We have entered the age of overanalysis.

Somewhere, today, there is a report on the Nuggets-Timberwolves series filled with advanced statistics and mathematical formulas that make simple sentences look more like Cyrillic than English.

Analytics are valuable. Statistics are essential. Sometimes, though, you don't need a supercomputer to figure out why one team is better than another. Sometimes you don't even need a No. 2 pencil.

The Denver Nuggets lead the Minnesota Timberwolves 3-0 in their first-round NBA playoff series because the Nuggets are excellent and the Timberwolves are not.

You don't need to look up anyone's PER or EFG% to figure this out.

The Nuggets earned the No. 1 seed. The Wolves required two play-in games to land the No. 8 seed. Only four times since the NBA playoffs expanded to 16 teams in 1984 has an eighth seed won a series over a first seed.

The Nuggets have the best player on the floor in two-time MVP Nikola Jokic.
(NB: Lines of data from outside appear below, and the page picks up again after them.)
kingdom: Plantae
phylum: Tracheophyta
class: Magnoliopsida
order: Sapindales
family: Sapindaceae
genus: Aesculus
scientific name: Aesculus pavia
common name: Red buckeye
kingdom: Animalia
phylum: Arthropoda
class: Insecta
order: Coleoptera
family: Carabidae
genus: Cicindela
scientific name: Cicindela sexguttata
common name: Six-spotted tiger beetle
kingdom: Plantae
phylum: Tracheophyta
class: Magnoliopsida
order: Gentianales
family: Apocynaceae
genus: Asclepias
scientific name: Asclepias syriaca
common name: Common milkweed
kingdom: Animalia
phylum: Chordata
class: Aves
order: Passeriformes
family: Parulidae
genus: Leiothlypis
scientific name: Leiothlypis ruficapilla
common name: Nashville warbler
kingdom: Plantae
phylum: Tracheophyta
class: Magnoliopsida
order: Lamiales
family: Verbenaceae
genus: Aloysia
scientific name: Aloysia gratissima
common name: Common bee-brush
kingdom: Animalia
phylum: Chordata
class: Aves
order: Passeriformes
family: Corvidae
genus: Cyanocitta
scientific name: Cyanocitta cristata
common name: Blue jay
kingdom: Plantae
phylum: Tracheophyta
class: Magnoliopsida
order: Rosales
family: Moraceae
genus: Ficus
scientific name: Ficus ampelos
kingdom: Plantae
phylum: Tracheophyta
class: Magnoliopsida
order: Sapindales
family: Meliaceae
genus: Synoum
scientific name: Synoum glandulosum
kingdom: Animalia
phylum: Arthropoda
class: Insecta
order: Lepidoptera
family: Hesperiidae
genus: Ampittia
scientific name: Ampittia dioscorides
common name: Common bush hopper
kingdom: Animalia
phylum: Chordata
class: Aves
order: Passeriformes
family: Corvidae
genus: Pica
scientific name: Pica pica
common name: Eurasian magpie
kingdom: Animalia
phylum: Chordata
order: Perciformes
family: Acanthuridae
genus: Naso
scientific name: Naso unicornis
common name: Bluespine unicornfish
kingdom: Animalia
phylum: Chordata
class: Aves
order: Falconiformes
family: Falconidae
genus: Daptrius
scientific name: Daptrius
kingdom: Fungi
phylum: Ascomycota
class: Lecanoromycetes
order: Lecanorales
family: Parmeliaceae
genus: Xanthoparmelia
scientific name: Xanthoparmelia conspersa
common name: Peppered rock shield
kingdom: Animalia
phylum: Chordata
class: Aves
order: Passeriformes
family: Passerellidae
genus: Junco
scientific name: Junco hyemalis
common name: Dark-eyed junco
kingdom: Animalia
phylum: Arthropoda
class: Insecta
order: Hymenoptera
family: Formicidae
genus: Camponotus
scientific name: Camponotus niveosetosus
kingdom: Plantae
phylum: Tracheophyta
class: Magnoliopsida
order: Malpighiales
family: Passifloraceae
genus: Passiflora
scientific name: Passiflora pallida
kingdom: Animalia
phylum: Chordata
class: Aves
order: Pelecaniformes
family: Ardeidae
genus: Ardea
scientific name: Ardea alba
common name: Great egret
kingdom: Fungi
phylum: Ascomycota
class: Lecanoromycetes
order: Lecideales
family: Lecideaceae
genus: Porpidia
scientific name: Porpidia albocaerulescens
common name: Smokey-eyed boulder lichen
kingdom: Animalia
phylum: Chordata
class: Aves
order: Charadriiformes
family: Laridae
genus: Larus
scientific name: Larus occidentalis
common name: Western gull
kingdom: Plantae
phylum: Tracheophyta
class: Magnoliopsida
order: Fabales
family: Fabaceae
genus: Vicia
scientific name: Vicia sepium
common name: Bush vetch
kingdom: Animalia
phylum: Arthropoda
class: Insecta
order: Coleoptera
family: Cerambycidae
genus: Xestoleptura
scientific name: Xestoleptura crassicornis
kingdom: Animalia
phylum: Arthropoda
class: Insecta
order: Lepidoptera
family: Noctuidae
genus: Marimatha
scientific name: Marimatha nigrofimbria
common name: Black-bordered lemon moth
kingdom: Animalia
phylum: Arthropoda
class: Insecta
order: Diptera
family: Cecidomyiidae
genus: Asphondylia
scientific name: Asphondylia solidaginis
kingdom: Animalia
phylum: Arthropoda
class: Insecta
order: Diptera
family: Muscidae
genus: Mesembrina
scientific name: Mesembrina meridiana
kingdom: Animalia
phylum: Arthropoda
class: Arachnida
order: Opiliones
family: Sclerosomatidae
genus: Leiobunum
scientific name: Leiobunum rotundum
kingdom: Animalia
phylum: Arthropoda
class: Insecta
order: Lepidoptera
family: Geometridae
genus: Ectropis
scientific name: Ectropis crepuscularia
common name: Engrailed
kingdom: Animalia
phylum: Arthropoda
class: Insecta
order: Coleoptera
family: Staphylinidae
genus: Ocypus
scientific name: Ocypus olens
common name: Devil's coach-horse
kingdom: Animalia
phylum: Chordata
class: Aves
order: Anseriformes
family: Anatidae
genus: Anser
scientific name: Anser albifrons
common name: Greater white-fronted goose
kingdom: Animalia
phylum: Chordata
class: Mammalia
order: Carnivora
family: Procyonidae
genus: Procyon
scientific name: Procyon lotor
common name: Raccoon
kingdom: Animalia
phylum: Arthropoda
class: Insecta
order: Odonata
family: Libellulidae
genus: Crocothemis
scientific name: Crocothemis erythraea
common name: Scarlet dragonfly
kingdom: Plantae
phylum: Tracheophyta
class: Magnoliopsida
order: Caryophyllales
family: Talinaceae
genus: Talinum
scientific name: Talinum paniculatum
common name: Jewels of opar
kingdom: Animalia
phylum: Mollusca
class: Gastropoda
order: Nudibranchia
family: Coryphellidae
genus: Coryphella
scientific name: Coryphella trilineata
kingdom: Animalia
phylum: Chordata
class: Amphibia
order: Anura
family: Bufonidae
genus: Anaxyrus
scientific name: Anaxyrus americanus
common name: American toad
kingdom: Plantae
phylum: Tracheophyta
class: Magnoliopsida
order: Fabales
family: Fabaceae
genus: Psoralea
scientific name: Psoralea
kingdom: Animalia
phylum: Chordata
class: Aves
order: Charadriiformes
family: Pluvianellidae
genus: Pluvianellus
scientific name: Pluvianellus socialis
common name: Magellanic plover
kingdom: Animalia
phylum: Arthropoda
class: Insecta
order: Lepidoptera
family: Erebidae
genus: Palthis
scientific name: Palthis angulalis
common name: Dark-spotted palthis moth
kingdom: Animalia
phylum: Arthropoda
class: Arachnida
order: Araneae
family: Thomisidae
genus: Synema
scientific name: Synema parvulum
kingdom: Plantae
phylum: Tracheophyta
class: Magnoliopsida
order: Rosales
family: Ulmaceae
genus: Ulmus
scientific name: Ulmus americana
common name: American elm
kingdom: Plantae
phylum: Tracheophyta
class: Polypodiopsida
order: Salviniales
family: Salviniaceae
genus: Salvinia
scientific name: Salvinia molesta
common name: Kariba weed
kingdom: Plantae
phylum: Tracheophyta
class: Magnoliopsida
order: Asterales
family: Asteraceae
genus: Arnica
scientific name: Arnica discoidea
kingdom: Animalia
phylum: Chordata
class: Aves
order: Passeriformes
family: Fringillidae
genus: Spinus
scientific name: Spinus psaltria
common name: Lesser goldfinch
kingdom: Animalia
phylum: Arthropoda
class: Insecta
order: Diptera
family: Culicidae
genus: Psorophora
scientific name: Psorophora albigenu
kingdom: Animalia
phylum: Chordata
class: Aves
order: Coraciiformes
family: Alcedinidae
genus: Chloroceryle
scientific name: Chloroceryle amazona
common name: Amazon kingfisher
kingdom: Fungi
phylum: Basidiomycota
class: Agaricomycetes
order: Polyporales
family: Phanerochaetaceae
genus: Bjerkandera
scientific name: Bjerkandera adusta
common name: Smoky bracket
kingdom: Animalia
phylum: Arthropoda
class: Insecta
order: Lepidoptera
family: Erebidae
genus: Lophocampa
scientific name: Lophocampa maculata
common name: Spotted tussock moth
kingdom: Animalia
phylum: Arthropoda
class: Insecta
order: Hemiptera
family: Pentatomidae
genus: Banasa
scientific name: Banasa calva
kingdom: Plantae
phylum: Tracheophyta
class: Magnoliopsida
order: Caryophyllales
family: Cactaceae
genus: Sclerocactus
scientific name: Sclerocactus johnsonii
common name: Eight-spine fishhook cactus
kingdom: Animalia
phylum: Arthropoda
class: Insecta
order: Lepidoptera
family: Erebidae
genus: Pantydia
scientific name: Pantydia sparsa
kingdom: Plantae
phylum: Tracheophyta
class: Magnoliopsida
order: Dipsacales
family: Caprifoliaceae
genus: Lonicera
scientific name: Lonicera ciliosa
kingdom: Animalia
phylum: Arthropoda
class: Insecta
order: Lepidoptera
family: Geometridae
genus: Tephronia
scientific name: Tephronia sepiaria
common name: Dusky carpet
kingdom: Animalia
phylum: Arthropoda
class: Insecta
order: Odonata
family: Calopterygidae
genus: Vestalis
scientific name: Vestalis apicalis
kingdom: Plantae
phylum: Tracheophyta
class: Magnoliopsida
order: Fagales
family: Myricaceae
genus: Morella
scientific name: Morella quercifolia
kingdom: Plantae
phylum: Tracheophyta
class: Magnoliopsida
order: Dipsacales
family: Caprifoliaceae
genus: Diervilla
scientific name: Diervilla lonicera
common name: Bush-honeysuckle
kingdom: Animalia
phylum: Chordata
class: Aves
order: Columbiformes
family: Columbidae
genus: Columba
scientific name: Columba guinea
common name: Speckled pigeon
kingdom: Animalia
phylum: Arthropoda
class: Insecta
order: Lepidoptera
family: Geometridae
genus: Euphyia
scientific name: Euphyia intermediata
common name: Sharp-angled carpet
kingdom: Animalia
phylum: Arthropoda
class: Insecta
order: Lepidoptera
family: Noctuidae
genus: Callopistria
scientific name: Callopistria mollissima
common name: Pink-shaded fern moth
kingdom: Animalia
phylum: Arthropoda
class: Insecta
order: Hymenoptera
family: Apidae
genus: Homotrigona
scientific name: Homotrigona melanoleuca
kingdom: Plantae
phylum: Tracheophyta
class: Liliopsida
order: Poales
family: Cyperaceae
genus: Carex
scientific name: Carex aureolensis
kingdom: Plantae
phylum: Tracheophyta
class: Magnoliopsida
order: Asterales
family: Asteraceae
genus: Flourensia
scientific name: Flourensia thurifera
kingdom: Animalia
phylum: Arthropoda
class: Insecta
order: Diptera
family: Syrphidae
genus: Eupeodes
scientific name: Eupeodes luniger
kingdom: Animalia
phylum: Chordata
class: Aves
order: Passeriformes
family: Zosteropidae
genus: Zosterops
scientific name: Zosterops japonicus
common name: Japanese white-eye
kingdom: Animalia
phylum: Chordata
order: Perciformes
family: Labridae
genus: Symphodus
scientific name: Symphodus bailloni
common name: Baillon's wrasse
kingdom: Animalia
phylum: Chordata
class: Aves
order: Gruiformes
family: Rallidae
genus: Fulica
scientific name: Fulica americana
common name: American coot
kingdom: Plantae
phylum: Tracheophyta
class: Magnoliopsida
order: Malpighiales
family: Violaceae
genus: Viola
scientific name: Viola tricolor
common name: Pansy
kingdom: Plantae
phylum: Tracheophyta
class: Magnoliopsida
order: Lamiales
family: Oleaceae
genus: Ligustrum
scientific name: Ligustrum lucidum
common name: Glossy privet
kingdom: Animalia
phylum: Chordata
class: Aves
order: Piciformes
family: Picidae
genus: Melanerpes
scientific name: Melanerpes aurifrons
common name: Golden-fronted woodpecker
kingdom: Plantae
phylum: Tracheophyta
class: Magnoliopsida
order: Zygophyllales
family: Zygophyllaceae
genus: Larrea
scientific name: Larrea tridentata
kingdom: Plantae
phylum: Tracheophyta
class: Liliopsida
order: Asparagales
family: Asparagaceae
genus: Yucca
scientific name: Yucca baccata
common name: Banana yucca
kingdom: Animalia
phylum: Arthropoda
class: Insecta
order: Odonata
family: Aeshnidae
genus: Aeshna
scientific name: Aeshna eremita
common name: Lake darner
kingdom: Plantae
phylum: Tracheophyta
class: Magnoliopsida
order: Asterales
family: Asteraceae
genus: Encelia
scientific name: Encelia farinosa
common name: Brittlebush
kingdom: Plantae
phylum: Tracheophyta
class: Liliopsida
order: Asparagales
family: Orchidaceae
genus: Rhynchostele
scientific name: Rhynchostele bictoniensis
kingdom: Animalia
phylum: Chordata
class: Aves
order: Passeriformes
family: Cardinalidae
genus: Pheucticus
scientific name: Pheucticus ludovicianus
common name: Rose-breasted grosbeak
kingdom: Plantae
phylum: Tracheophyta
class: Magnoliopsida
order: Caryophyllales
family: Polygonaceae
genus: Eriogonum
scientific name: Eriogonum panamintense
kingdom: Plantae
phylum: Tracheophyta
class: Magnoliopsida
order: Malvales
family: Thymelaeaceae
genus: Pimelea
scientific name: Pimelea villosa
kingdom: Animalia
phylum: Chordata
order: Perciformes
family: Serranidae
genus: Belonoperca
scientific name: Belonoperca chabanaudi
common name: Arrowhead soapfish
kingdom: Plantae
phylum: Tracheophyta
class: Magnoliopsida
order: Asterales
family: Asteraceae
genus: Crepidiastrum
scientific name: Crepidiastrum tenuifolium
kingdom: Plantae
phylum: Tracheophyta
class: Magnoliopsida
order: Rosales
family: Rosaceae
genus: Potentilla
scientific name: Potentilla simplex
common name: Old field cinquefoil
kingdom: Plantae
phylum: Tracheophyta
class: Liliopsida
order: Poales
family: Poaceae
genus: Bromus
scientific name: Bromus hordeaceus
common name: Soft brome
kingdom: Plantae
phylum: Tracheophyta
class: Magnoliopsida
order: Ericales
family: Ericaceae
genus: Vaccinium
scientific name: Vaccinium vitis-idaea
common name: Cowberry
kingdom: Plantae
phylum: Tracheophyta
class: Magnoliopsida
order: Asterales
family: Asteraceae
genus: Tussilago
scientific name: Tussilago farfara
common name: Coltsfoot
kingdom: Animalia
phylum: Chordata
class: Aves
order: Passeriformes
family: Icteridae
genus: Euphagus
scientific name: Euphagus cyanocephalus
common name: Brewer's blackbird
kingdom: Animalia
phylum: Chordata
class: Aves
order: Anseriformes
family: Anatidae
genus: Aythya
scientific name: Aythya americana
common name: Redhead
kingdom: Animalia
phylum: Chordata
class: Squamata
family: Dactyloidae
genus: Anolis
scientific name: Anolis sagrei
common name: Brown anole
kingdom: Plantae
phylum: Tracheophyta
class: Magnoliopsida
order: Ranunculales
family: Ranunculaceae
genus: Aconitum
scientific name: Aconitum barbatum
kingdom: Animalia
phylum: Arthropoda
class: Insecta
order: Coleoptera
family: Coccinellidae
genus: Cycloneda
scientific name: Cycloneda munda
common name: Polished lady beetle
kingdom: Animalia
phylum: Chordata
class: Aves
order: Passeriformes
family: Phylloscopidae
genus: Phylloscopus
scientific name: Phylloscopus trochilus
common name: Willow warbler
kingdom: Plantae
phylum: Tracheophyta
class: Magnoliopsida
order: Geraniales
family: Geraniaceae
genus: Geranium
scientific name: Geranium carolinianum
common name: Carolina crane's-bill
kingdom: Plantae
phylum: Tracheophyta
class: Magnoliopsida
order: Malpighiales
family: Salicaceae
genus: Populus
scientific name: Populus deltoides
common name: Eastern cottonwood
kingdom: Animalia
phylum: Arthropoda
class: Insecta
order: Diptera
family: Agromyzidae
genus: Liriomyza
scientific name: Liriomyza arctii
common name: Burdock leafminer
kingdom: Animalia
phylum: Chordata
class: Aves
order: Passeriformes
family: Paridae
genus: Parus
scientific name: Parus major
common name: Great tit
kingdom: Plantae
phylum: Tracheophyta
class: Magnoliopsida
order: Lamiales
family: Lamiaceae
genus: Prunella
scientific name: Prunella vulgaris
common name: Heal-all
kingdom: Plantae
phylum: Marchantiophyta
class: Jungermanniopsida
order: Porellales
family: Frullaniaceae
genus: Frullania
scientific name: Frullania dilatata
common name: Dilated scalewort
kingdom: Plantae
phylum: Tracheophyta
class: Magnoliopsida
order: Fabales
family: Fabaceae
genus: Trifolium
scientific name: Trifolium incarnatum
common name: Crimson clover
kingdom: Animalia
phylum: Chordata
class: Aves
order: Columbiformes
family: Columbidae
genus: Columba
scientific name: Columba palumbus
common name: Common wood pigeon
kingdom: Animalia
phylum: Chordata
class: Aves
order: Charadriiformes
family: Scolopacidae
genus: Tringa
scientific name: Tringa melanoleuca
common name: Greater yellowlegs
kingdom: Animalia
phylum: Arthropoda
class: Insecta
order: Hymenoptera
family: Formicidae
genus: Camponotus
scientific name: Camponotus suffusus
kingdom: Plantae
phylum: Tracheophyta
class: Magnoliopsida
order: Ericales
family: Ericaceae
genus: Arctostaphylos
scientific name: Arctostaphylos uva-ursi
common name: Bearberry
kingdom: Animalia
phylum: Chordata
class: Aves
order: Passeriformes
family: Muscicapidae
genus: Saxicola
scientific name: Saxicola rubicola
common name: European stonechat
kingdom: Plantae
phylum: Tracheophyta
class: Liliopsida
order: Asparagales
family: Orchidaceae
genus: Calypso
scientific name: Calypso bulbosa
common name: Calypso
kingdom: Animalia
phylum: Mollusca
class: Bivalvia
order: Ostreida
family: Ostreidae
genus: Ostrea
He's not just a great player — he's a great thinker who can foil just about any defensive strategy.

The Nuggets have the second-best player on the floor in point guard Jamal Murray. The Wolves can hope that 21-year-old Anthony Edwards will eventually surpass Murray, but it hasn't happened yet. Edwards can be spectacular, but he doesn't control games the way Murray does.

The Wolves' strength should be their ability to attack opponents with two big men, Karl-Anthony Towns and Rudy Gobert. Jokic neutralizes them all by himself.

If fully healthy, the Wolves might have had a bench advantage. With top defender Jaden McDaniels and oversized microwave Naz Reid out with injuries, the Wolves bench has been shallow and largely ineffective.

The Wolves' Chris Finch is an intelligent coach, but the kindest thing you can say about his matchup with Denver's Michael Malone is that Malone has inherent advantages: more experience as a head coach, more experience coaching in the playoffs, and more players who have the acuity to carry out his plans.

Inside knowledge can be overrated in a league as well-scouted as the NBA, but if there is an insider advantage, he is sitting on the Nuggets' bench. Former Wolves coach Ryan Saunders is a Nuggets assistant. He knows Towns' preferences and tendencies as well as anyone. Saunders is a highly intelligent coach. The guess here is that he has been an asset for Denver during this series.

Cohesiveness is vital in the NBA. The Nuggets play with the selflessness of a team eyeing a championship. The Wolves have recently had a key player punch a wall and had another key player punch a teammate.

Late Friday night, after the Nuggets survived the Wolves' best effort of the series to win 120-111 at Target Center, the coaches' reactions were as different as a shrug and a smile.

Finch grumbled his way through his usual answers about the ball getting "sticky" and his team making poor decisions down the stretch.

Malone gushed about his team's leadership, cohesiveness and mentality. He spoke of his group doing what it will take to capture an NBA title, including winning Game 4 to give the Nuggets time to rest before the second round.

One team has earned the right to dream. The other is trying to avoid the embarrassment of a sweep.

If there is any positive attached to this matchup, it is this: The guy who built this Nuggets team, Tim Connelly, is now running the Wolves. He has far to travel in proving that the Gobert trade was worthwhile, but two of his other moves — signing Kyle Anderson and trading D'Angelo Russell for Michael Conley — demonstrate the kind of team-building insights the Wolves will desperately need in this and subsequent offseasons.

I picked the Nuggets to win this series in five games. I might have been grotesquely optimistic.

All that is left for the Wolves is to display something that could be described as heart. Maybe Sunday they will provide hope that next season will not involve play-in games and ill-advised punches.